El sentimiento de vencimiento de los domingos por la tarde. Darse por vencido por ti, por ellos, por el mundo. Pocas cosas pesan más que las tardes de domingo de verano. Los 40 grados dan paso a un hastío que lo único que hace es avecinar, de la forma más cruel posible, la llegada del lunes, la vuelta a la rutina. Vuelta a la rueda que no se para. El paréntesis del mal llamado fin de semana sabe a poco. Digo mal llamado porque nunca es un fin, es una bajada de revoluciones que vuelve a incrementar en el momento en el que suena el despertador el lunes a primera hora.
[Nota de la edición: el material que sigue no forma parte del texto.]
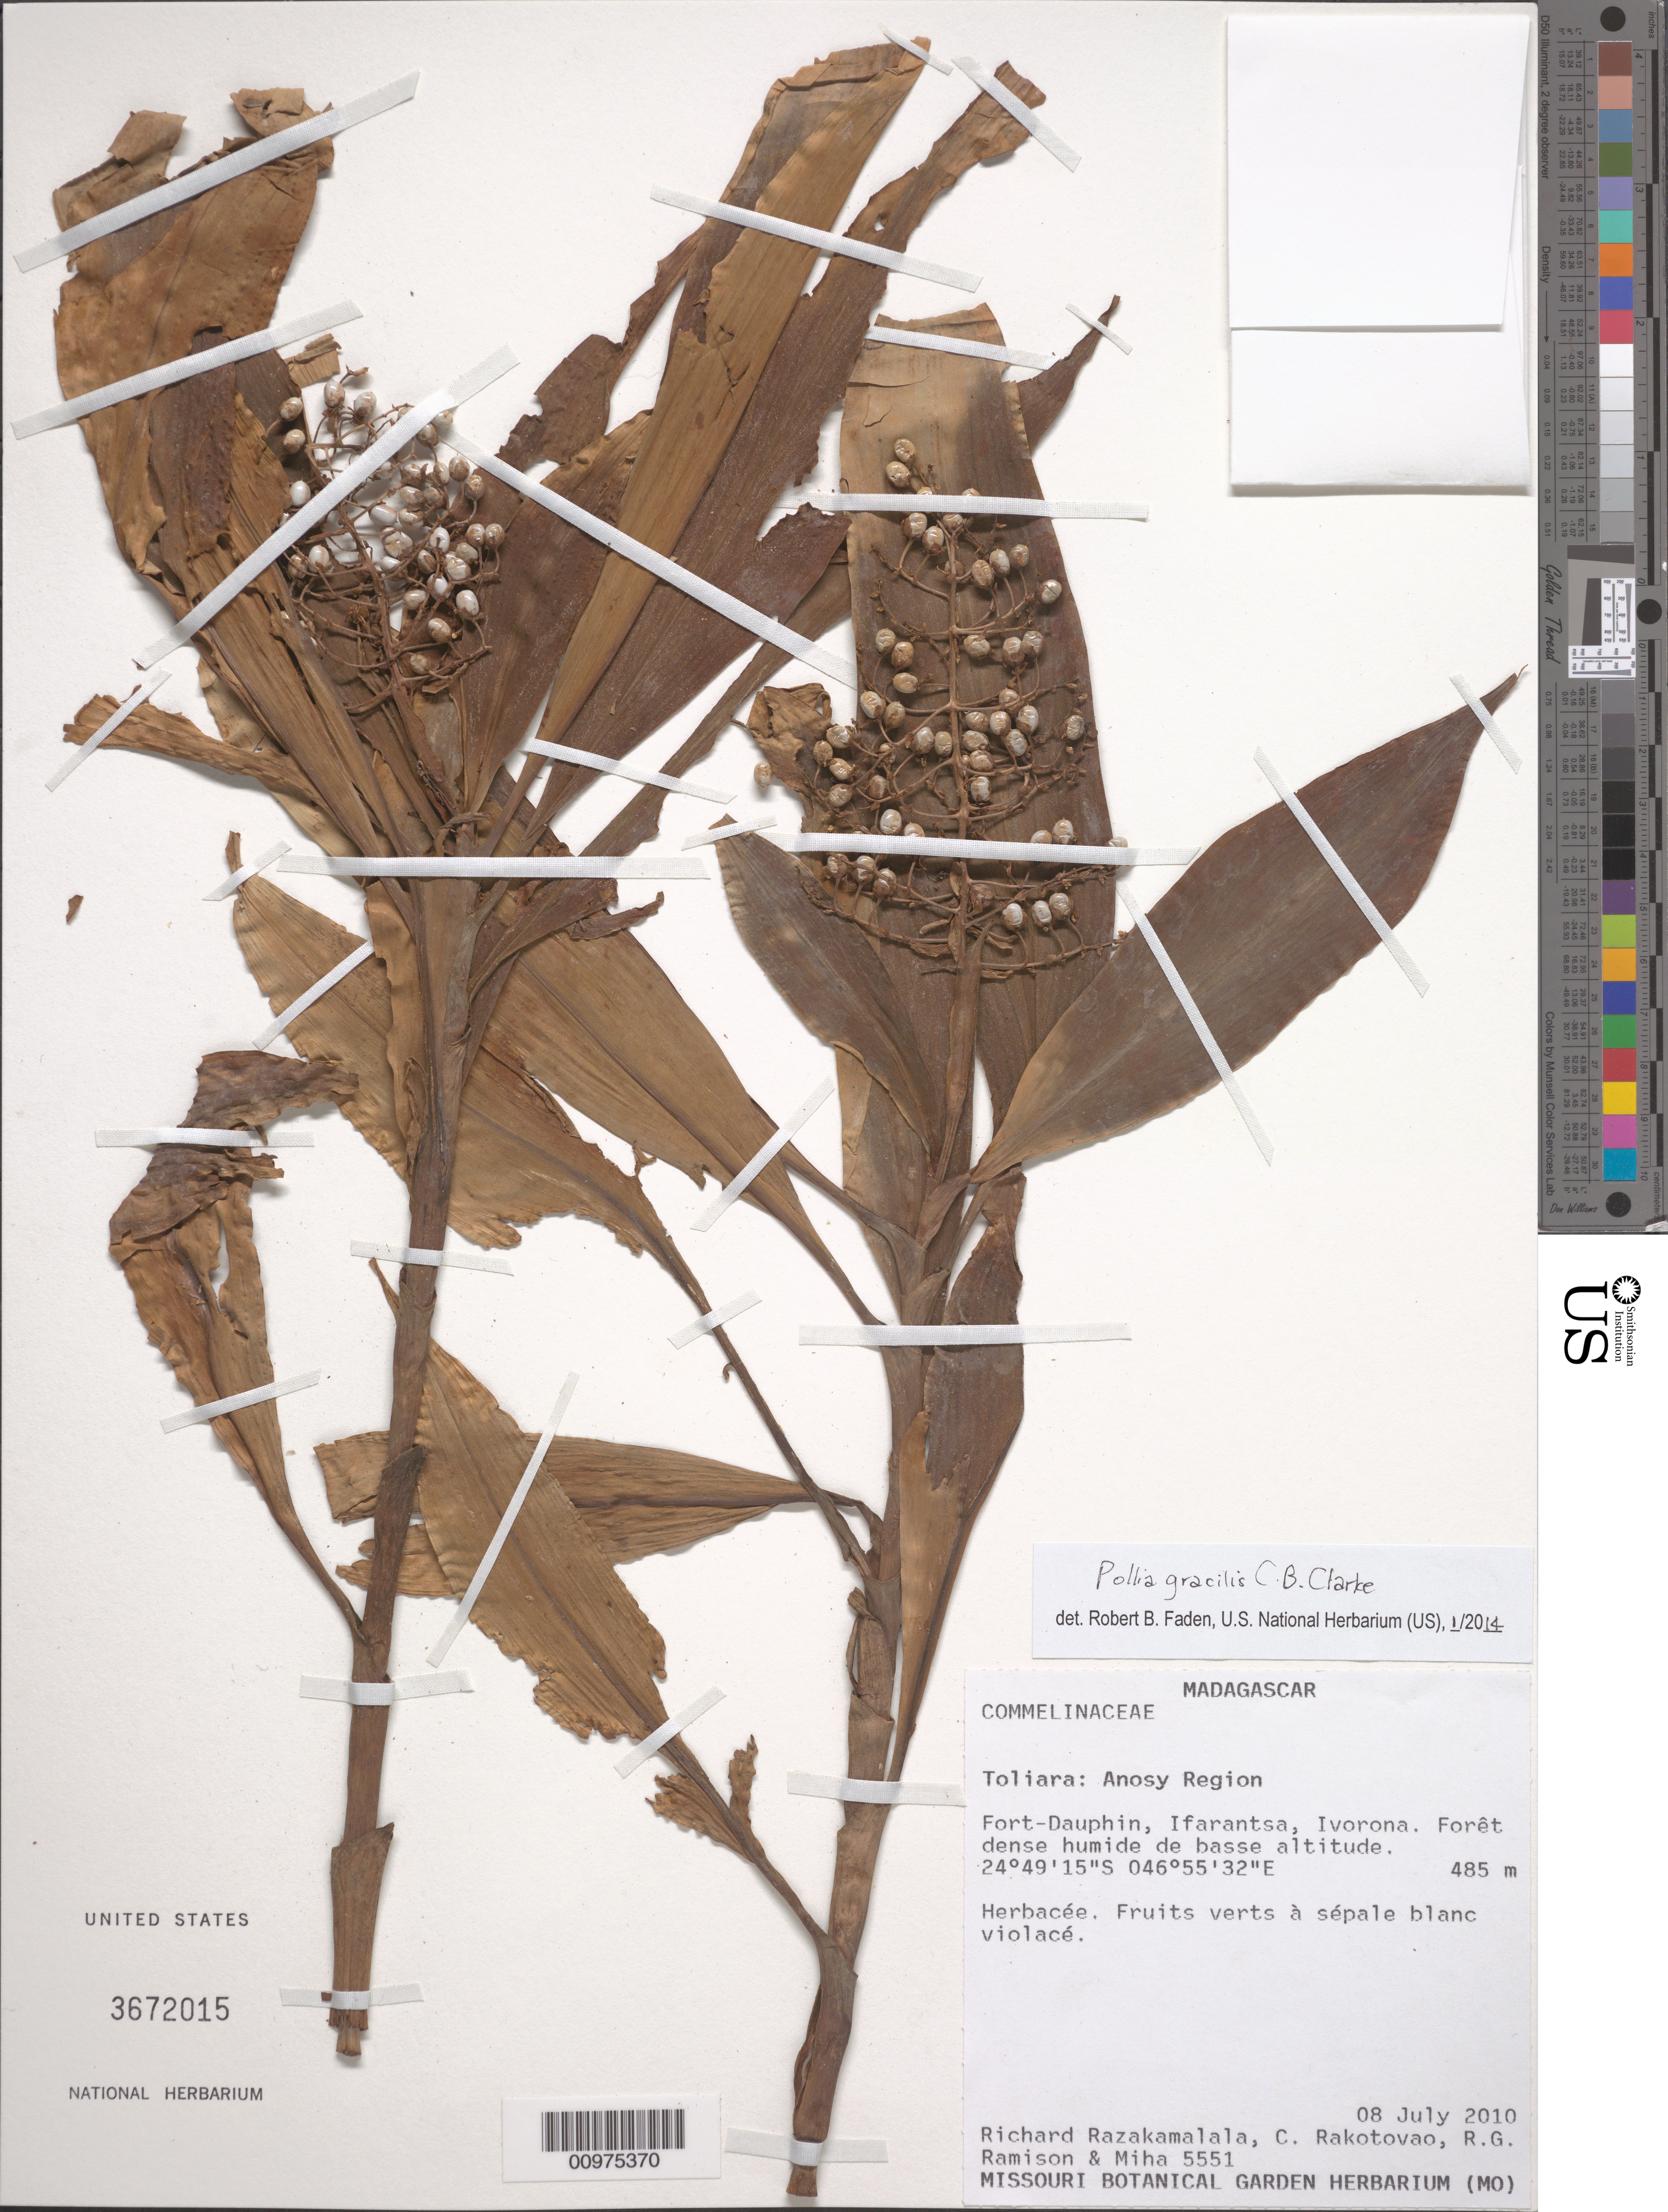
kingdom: Plantae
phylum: Tracheophyta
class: Liliopsida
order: Commelinales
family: Commelinaceae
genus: Pollia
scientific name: Pollia gracilis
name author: C.B. Clarke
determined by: Faden, Robert B., (US), Smithsonian Institution - National Museum of Natural History (UNITED STATES)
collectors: R. Razakamalala et al.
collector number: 5551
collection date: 2010-07-08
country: Madagascar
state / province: Anosy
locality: Ifarantsa, Ivorona. Fort-Dauphin.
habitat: Forêt dense humide de basse altitude.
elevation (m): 485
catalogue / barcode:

Y así seguimos, mientras el mundo se desmorona por todos sus rincones y la desvergüenza toma las calles, sentimos la losa de la tarde de domingo y sólo nos hace constatar lo que ya sabíamos: no hay quien nos salve de esta.

No existe salvación para nadie, incluso los que gusten de aferrarse a su dios, tampoco él os va a ayudar, ya dijo que descansaría los domingos. Son los días malditos, hagamos lo que hagamos y creamos lo que creamos.

Estamos ante una especie de oasis en medio del desierto, algo que nunca alcanzas porque la sed te está minando y eres consciente de ello; eso es el paso de la semana.

No se trata de días laborales o no, se trata de sentir el peso del tiempo y que nada cambia.

La desvergüenza sigue campando a sus anchas por la calle, el sinsentido va de su mano tan tranquilos.

Y nosotros seguimos hundidos por el peso del domingo.